» EXERCISE DETAILS: Each record below should be output verbatim, without pictures.

--- MATERIAL PROVIDED ---

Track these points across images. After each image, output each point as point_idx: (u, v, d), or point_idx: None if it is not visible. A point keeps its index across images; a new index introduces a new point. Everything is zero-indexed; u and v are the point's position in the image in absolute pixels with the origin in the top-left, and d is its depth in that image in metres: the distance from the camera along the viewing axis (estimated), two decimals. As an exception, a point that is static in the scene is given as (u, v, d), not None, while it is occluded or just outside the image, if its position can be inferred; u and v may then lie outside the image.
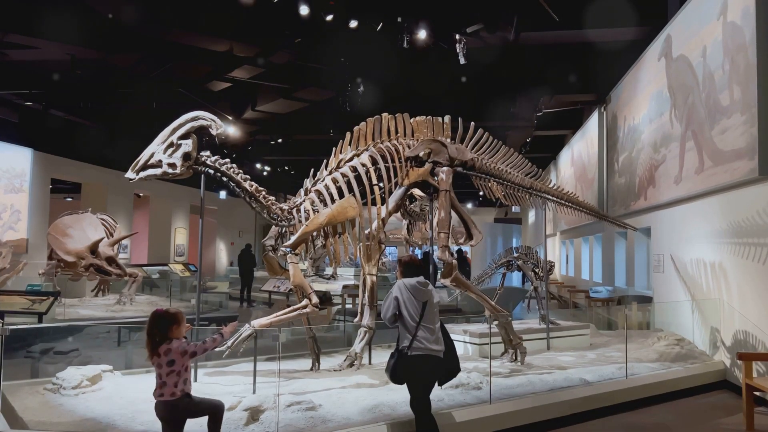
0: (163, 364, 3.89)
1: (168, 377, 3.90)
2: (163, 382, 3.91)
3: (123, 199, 19.18)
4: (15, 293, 8.79)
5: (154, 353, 3.90)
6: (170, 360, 3.89)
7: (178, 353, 3.91)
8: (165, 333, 3.94)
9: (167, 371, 3.90)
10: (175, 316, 4.01)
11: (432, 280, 6.92)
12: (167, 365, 3.89)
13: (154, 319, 3.98)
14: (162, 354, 3.89)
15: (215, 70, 14.12)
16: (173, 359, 3.90)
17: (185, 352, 3.93)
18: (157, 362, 3.90)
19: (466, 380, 5.95)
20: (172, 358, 3.90)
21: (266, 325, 5.76)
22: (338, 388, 5.91)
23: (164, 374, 3.90)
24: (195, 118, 5.53)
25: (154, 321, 3.97)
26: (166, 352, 3.89)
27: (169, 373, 3.90)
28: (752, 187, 7.13)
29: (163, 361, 3.89)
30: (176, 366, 3.91)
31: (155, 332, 3.93)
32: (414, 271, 4.97)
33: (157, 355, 3.90)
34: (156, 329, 3.94)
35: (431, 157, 7.01)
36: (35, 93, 15.03)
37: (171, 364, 3.89)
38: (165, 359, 3.89)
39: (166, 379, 3.90)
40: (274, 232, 6.84)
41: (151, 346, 3.91)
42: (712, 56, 7.98)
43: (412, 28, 11.15)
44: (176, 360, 3.90)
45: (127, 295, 11.71)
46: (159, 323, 3.96)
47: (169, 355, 3.89)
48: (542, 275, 9.42)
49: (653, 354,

---

» YOUR RESPONSE:
Track these points across images. After each image, output each point as point_idx: (u, v, d), or point_idx: None if it is not visible. A point keeps its index across images; a new index introduces a new point. Everything is zero-indexed; u and v are the point's position in the image in absolute pixels with the origin in the top-left, and d is its depth in that image in metres: the distance from the camera along the viewing axis (estimated), two decimals. As an exception, a point that is static in the scene is given as (u, v, d), not None, while it is occluded or just outside the image, if its position can be inferred; u and v may then lie outside the image.
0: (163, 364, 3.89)
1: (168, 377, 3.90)
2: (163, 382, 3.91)
3: (123, 199, 19.18)
4: (15, 293, 8.79)
5: (154, 353, 3.90)
6: (170, 360, 3.89)
7: (178, 353, 3.91)
8: (165, 333, 3.94)
9: (167, 371, 3.90)
10: (175, 316, 4.01)
11: (432, 280, 6.92)
12: (167, 365, 3.89)
13: (154, 319, 3.98)
14: (162, 354, 3.89)
15: (215, 70, 14.12)
16: (173, 359, 3.90)
17: (185, 352, 3.93)
18: (157, 362, 3.90)
19: (466, 380, 5.95)
20: (172, 358, 3.90)
21: (266, 325, 5.76)
22: (338, 388, 5.91)
23: (164, 374, 3.90)
24: (195, 118, 5.53)
25: (154, 321, 3.97)
26: (166, 352, 3.89)
27: (169, 373, 3.90)
28: (752, 187, 7.13)
29: (163, 361, 3.89)
30: (176, 366, 3.91)
31: (155, 332, 3.93)
32: (414, 271, 4.97)
33: (157, 355, 3.90)
34: (156, 329, 3.94)
35: (431, 157, 7.01)
36: (35, 93, 15.03)
37: (171, 364, 3.89)
38: (165, 359, 3.89)
39: (166, 379, 3.90)
40: (274, 232, 6.84)
41: (151, 346, 3.91)
42: (712, 56, 7.98)
43: (412, 28, 11.15)
44: (176, 360, 3.90)
45: (127, 295, 11.71)
46: (159, 323, 3.96)
47: (169, 355, 3.89)
48: (542, 275, 9.42)
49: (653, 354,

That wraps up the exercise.